-- TEXT SEGMENT --
=== Begin Enclosure ===

Friday, 21 August 2009

it could be worse...

why i'm sad:

i'm making oreo truffles. and due to the fact that there is no definitive recipe anywhere on the
internet, they look totally different to the last time i made them and are probably going to suck.
i'm really really tired. i haven't had an uninterrupted nights sleep in a month.
i am never going to finish my list.
i've gone to get something twice now, and both times i was refused. when
it is PERFECTLY LEGAL.
i want one of those effortless chats rather than one where i struggle. with someone familiar rather than someone new. someone i don't need to impress.

i'm going to have to impress people and make friends at college. when let's face it; i'm a bit of a whiny weirdo.
i have a dentist appointment, a jab and a hair appointment next week.
the euro millions draw is going to be announced tonight. and i'm still going to have to go to work tomorrow.


just. ARGGGHHHH.

that's better.

edit: my mummy fixed my oreo truffles; this is why i love her.

Thursday, 20 August 2009

*scared*

i have a confession.
okay, so to understand this you're going to have to know it all. it goes way back to when i was little.
when i was three my parents took my brother and i to Disneyland Paris. there were all these rides for little kids where you went into a building in a moving kart thing and characters from whichever Disney film would like pop-up. it terrified me. but considering we were barely two feet tall, there wasn't a lot else for us to do. and i'd confuse them for other rides and end up going on them again.
but because it scared me, i'd get this rush. i liked being scared.

=== End Enclosure ===

-- YOUR INSTRUCTIONS --
Reproduce the blog post above word for word, everything from "it could be" down to "is PERFECTLY LEGAL.".

-- INFORMATION SUPPLIED --
=== Begin Enclosure ===

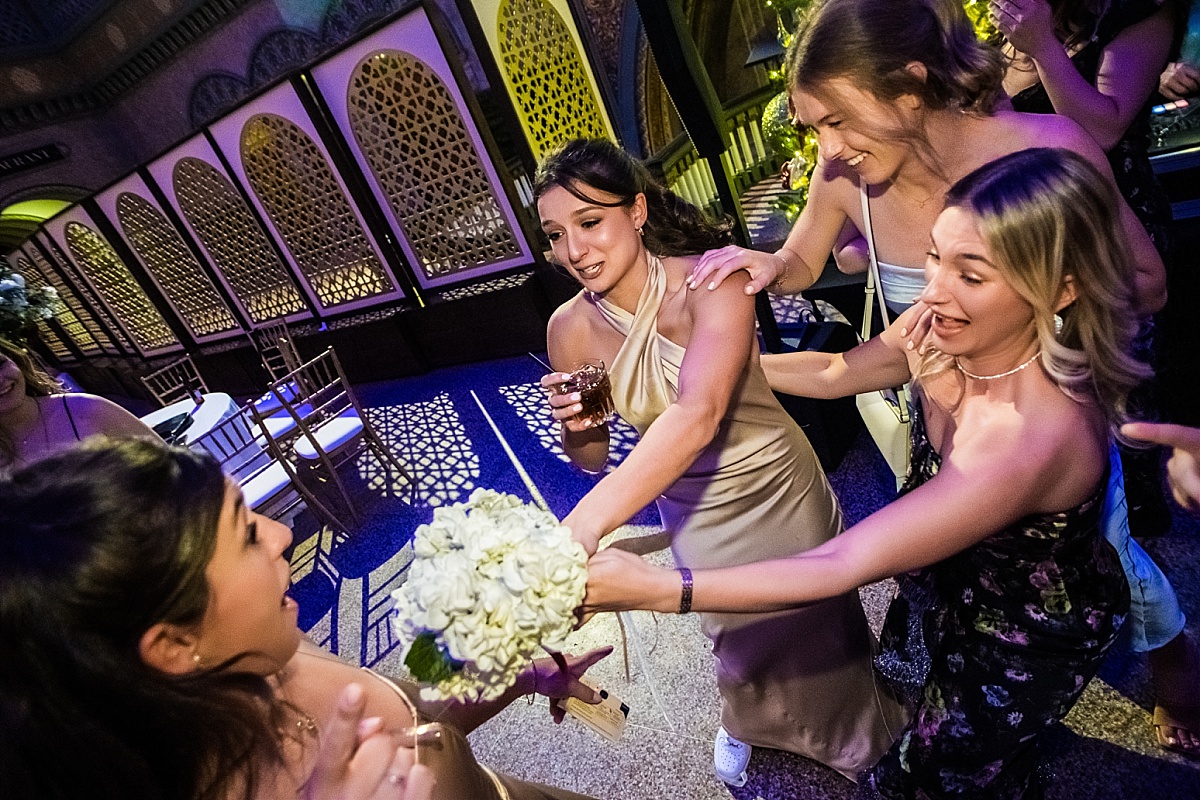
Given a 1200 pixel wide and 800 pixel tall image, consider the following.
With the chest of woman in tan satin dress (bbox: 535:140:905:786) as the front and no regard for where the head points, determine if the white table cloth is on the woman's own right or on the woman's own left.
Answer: on the woman's own right

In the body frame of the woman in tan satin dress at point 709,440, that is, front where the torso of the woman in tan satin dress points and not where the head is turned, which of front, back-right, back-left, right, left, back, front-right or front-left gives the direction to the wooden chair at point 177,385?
right

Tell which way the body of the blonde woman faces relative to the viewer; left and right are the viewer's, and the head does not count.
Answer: facing the viewer and to the left of the viewer

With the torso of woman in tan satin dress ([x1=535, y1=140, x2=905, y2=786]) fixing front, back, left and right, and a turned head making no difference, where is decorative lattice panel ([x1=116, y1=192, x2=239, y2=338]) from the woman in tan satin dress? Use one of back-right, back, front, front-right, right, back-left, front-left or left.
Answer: right

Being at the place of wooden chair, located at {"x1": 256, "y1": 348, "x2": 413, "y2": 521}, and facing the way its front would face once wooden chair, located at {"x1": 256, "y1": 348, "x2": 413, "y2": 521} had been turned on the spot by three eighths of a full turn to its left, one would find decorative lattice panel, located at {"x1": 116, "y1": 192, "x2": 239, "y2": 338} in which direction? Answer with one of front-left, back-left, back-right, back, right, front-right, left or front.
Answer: back

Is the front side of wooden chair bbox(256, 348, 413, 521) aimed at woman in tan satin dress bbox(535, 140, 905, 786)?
no

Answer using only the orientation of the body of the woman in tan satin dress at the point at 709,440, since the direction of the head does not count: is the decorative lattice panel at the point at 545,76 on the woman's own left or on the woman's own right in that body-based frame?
on the woman's own right

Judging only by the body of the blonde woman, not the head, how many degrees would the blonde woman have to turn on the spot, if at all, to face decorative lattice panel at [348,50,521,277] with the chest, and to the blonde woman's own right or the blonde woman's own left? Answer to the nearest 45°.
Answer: approximately 90° to the blonde woman's own right

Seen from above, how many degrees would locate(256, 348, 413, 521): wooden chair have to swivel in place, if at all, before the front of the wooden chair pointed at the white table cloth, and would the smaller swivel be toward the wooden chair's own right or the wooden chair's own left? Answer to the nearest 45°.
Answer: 0° — it already faces it

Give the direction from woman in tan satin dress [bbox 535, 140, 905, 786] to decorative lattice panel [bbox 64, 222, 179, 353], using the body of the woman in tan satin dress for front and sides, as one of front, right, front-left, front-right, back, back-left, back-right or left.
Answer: right

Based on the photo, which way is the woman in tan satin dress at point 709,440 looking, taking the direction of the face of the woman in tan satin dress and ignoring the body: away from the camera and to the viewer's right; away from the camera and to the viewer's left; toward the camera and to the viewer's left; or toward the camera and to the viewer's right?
toward the camera and to the viewer's left

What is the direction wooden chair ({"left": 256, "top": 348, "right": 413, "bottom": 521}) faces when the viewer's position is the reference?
facing away from the viewer and to the left of the viewer

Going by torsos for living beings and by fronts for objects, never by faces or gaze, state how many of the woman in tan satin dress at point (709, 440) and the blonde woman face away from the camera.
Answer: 0

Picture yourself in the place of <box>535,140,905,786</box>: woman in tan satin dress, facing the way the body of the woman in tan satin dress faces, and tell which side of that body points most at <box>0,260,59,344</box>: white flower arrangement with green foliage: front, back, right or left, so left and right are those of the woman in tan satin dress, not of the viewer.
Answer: right

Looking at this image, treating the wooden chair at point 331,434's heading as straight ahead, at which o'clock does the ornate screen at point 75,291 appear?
The ornate screen is roughly at 1 o'clock from the wooden chair.

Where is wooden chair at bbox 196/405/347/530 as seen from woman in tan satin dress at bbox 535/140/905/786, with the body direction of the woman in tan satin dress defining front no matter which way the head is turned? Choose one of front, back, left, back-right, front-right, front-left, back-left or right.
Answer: right

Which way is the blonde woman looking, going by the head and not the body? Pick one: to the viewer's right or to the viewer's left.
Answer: to the viewer's left
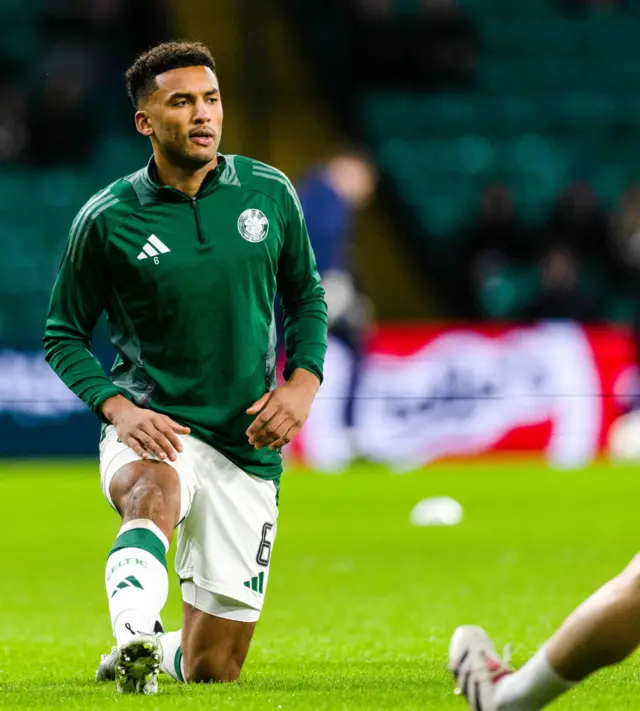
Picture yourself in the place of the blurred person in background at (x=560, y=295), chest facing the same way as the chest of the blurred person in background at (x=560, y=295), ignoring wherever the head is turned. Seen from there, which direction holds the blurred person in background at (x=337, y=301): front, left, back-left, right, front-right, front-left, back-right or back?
front-right

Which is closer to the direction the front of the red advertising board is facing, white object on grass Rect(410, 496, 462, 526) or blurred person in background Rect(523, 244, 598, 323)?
the white object on grass

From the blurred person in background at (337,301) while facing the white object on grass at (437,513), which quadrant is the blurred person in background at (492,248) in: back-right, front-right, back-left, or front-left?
back-left

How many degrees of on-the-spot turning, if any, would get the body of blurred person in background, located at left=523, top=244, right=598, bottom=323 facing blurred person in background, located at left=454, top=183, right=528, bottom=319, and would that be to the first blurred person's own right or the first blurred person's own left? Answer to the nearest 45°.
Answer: approximately 135° to the first blurred person's own right

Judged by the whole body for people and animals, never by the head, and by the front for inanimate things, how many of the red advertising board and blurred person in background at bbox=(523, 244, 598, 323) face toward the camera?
2

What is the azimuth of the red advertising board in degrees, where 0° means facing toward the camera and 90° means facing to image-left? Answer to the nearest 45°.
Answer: approximately 0°

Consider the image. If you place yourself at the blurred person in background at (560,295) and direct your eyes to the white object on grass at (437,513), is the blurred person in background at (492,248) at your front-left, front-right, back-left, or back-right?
back-right

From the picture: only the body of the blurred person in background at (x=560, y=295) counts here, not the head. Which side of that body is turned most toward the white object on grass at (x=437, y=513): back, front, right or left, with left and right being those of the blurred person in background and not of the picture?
front

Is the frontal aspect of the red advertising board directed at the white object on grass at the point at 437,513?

=== End Enclosure ===

-- TASK RESULT --
it could be worse...

why i'm sad:

i'm making oreo truffles. and due to the fact that there is no definitive recipe anywhere on the
internet, they look totally different to the last time i made them and are probably going to suck.
i'm really really tired. i haven't had an uninterrupted nights sleep in a month.
i am never going to finish my list.
i've gone to get something twice now, and both times i was refused. when
it is PERFECTLY LEGAL.